What is the point of miner signaling in a soft fork activation mechanism?
Miners are signaling readiness for a soft fork activation, they are not signaling to support (or vote for) a soft fork. It seems generally accepted at the time of writing (February 2021) that any opposition towards a soft fork should be raised and discussed before an activation mechanism is proposed. If arguments are raised that haven't previously been considered or that opposition is material and sustained across the wider community, activation for that soft fork shouldn't be considered.

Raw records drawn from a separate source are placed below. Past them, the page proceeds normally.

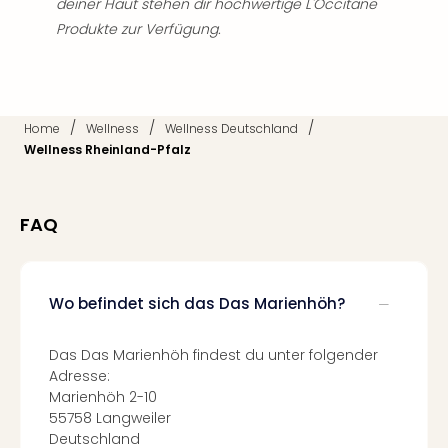
deiner Haut stehen dir hochwertige L'Occitane
Mer
Produkte zur Verfügung.
Ben
Mus
Stut
Pors
Mus
/
/
/
Home
Wellness
Wellness Deutschland
Auto
Wellness Rheinland-Pfalz
Wolf
BM
Mus
FAQ
in
Mün
Barb
Mus
Wo befindet sich das Das Marienhöh?
Tec
Spey
Das Das Marienhöh findest du unter folgender
alle
Adresse:
Ang
Marienhöh 2-10
Auss
55758 Langweiler
Ga
Deutschland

Ideally you want as many miners enforcing the Taproot rules at the point it activates as possible. Otherwise an invalid Taproot spend could creep into a block and some miners wouldn't reject it as they would be treating it as an anyone-can-spend. It would need a small, naturally occurring re-org to get that invalid Taproot spend out of the blockchain. This wouldn't be a disaster but ideally you don't want a greater frequency or greater magnitude of re-orgs than usually occur. Ideally you want all miners enforcing the Taproot rules from the point of activation.
There is also the consideration of miners deliberately or inadvertently producing blocks with invalid Taproot spends in them and fooling SPV/non-upgraded clients that is discussed here.
As devrandom pointed out on IRC there is motivation for presumably unready miners who haven't yet signaled to get ready urgently if the soft fork is activating soon. They don't want to expend resources mining blocks (with an invalid Taproot spend in them) that will ultimately be rejected by a proportion of the network. But that doesn't guarantee they will be ready and may lead to miners rushing to get ready for activation which again is not optimal.
What should the threshold be on miner signaling?
This is harder to answer as the threshold chosen appears to be a trade-off between ensuring as many miners are ready to activate the soft fork as possible and preventing a small minority of miners from unnecessarily delaying the soft fork for political or strategic reasons. With the SegWit soft fork in 2017, a BIP 148 user activated soft fork needed to be proposed because miners were assessed to be deliberately blocking activation to attempt to force through an additional block size increase.
In this developer survey conducted by AJ Towns the question "What do you consider a reasonable threshold for activation by hashpower supermajority?" it appears 90 percent or 95 percent would be the preferred threshold. The threshold for the SegWit activation was set initially at 95 percent.